EXCERPTED PASSAGE:
- - -

I find it interesting how close the top 10 are -within 2%!


----------



## Otara (Aug 17, 2015)

Suggests some kind of limit is probably being hit to me, and the variation is simply error/random variation.


----------



## LukasS (Aug 17, 2015)

the Lexar Professional 1066x 64GB CF just died yesterday after one week of use with 7dII. Will see how Sandisk counterpart will hold (the 160MB/s in the list).

It seems really interesting that sandisk with higher declared output is slower.


----------



## rfdesigner (Aug 17, 2015)

With the camera topping out at about 100MB/s, it looks like the residual variation could be nothing more than batch variation of the cards.

They're all sufficient that you can't tell the difference.


----------



## m8547 (Aug 17, 2015)

Canon Rumors said:


> Also not surprising, is SD cards cannot come close to the write speed of a CompactFlash card, as the fastest card was the Lexar Professional 2000x UHS-II 32GB at only 71.8 MB/s.



It looks like no Canon camera supports UHS-II, so the limitation is the camera not the format. UHS-II cards are plenty fast. There are extra contacts on the card that need to be used for UHS-II speed. 

The fastest UHS-I bus speed is 104 MB/s, and even with 10% overhead that's over 90MB/s. It sounds like if they saw over 71MB/s then the camera finally supports the highest UHS-I bus speed. Most other Canon cameras I know of are limited to the 50MB/s bus speed (45MB/s after overhead) no matter how fast the card is.

- - -

GIVEN RECORDS:
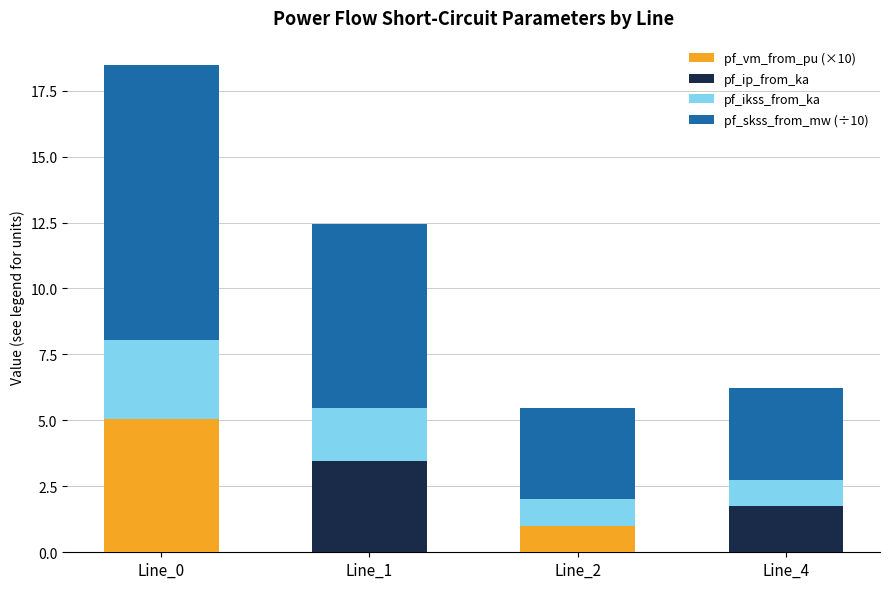

What is the maximum value for pf_vm_from_pu (×10)?

5.0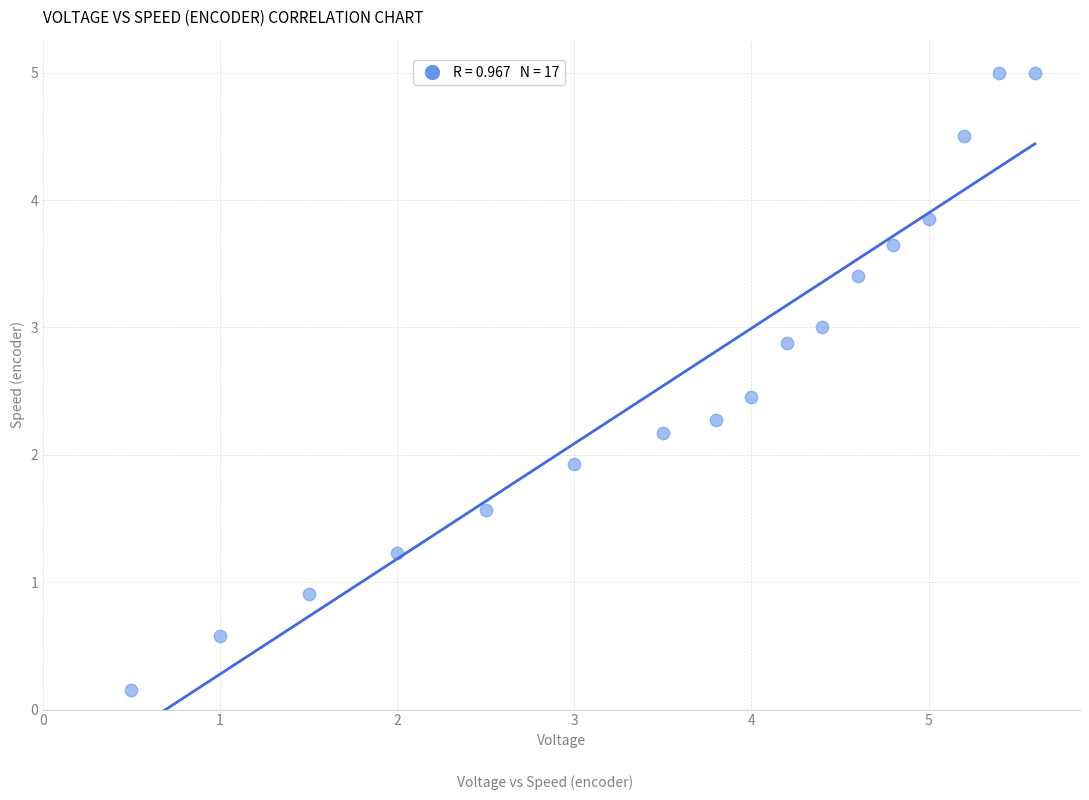

What Y value in the scatter plot is closest to 2?

1.9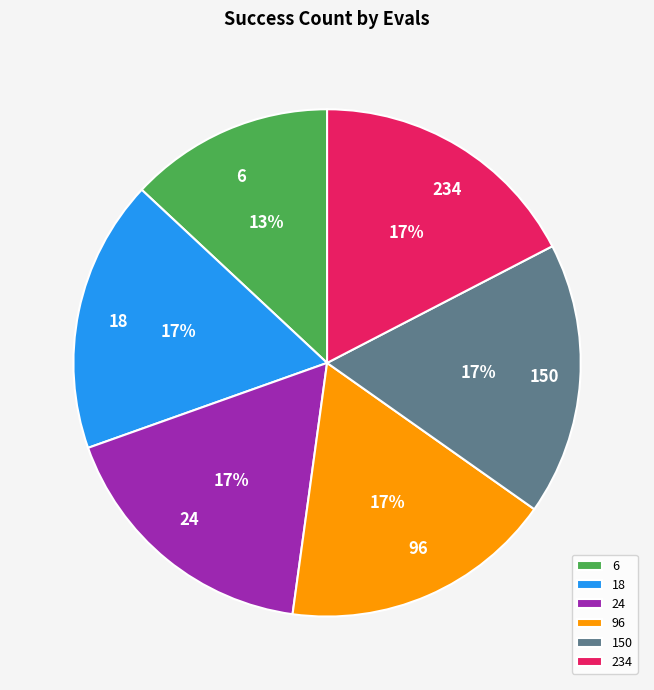

To the nearest percent, what portion does 24 represent?

17%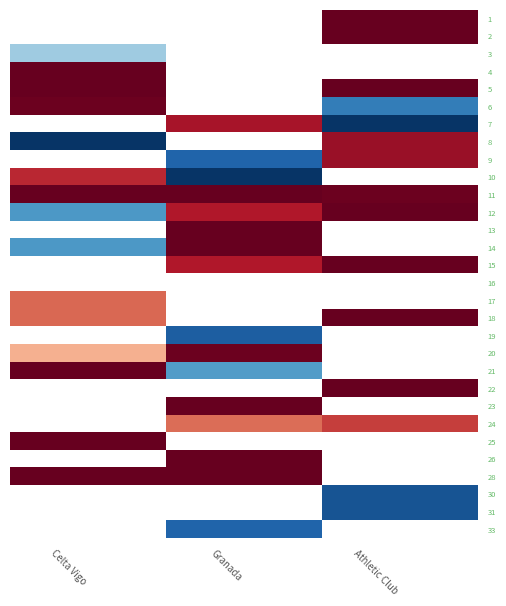

At which label is 20 closest to 75?

Celta Vigo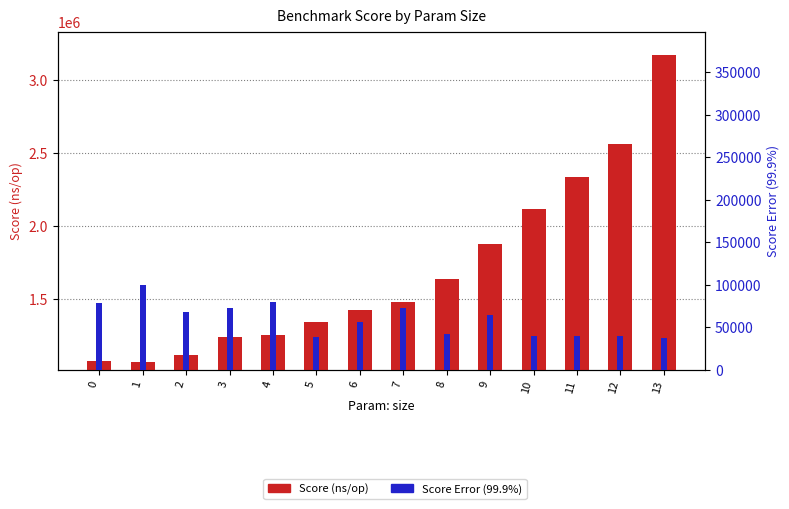

What is the difference between the maximum and minimum values in the Score Error (99.9%) series?

62424.2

- - -

QUESTIONS TO ANSWER:
**a.** In the forum thread on memory card write speeds, why does m8547 say the slow SD card result points to the camera rather than the SD format? Answer in one to three sentences.
**b.** Extend the forum thread on memory card write speeds past its last post.

LIST OF ANSWERS:
**a.** m8547 says no Canon camera supports UHS-II, and UHS-II speed requires the card's extra contacts to be used, so the limitation lies in the camera. The UHS-II cards themselves are described as plenty fast.

**b.**
The card mentioned is capable of much faster write speeds.
http://www.storagereview.com/lexar_professional_2000x_sdhc_sdxc_memory_card_review


----------



## LSXPhotog (Aug 18, 2015)

The Lexar Professional 1066x 32GB CF cards seem to hit a sweet spot for Canon as it's an incredible performer in the 7D2 and now the 5DS.

Just for the sake of comparison, the Sony A7RII is hitting a 24-25 image buffer in RAW compared to the Canon at around 10-11...or 13-15ish. It's also using smaller, lossy RAW files compared to the Canon's full 14-bit.


----------



## Zeidora (Aug 18, 2015)

Agree that the amount of variance is astoundingly narrow. The write speed variation is much greater depending on scene/detail!

Re 32 GB sweet spot, write-speed is one thing, capacity another. <500 frames is a bit tight, IMHO. Never had issues with 32 GB on my 5D2, but files are less than half the size of the 5DsR. But I have found myself swapping cards back and forth on my 5DsR. I think I will get a 128 GB card to keep my in good shape for a whole day of shooting.


----------



## privatebydesign (Aug 18, 2015)

dilbert said:


> Otara said:
> 
> 
> > Suggests some kind of limit is probably being hit to me, and the variation is simply error/random variation.
> ...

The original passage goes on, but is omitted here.